From the tidyEmoji package description, copy out word for word the passage that begins at the words "Type: Package" and stops after "License: GPL (≥ 3)".

Given text ->
_ _ _ _ _ _ _

Package {tidyEmoji}


Type: Package
Title: Discover, Count and Score Emoji in Text
Version: 0.2.0
Description: A tidy toolkit for working with the emoji in any text column, such as social-media posts, product reviews, chat logs or survey responses. Unicode is awkward to handle and not every code point is an emoji, which makes emoji statistics fiddly to obtain. 'tidyEmoji' extracts, counts, categorises and sentiment-scores emoji with grapheme-aware detection (so skin-tone and multi-person sequences stay intact), returning tidy data frames that slot straight into a 'tidyverse' workflow. The bundled emoji sentiment lexicon is from the Emoji Sentiment Ranking of Kralj Novak et al. (2015) <doi:10.1371/journal.pone.0144296>, released under CC BY-SA 4.0.
License: GPL (≥ 3)
URL: https://pursuitofdatascience.github.io/tidyEmoji/
BugReports: https://github.com/PursuitOfDataScience/tidyEmoji/issues
Encoding: UTF-8
LazyData: true
RoxygenNote: 7.3.2
Depends: R (≥ 3.5.0)

_ _ _ _ _ _ _

Data extract ->
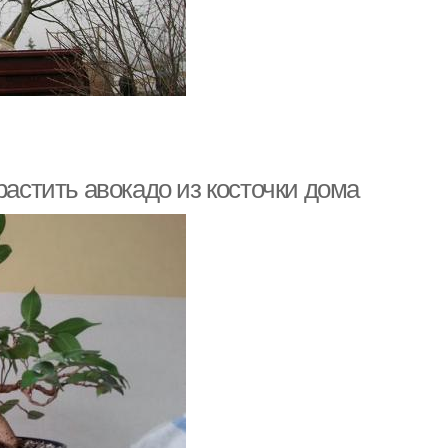
растить авокадо из косточки дома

_ _ _ _ _ _ _

Reply ->
Type: Package
Title: Discover, Count and Score Emoji in Text
Version: 0.2.0
Description: A tidy toolkit for working with the emoji in any text column, such as social-media posts, product reviews, chat logs or survey responses. Unicode is awkward to handle and not every code point is an emoji, which makes emoji statistics fiddly to obtain. 'tidyEmoji' extracts, counts, categorises and sentiment-scores emoji with grapheme-aware detection (so skin-tone and multi-person sequences stay intact), returning tidy data frames that slot straight into a 'tidyverse' workflow. The bundled emoji sentiment lexicon is from the Emoji Sentiment Ranking of Kralj Novak et al. (2015) <doi:10.1371/journal.pone.0144296>, released under CC BY-SA 4.0.
License: GPL (≥ 3)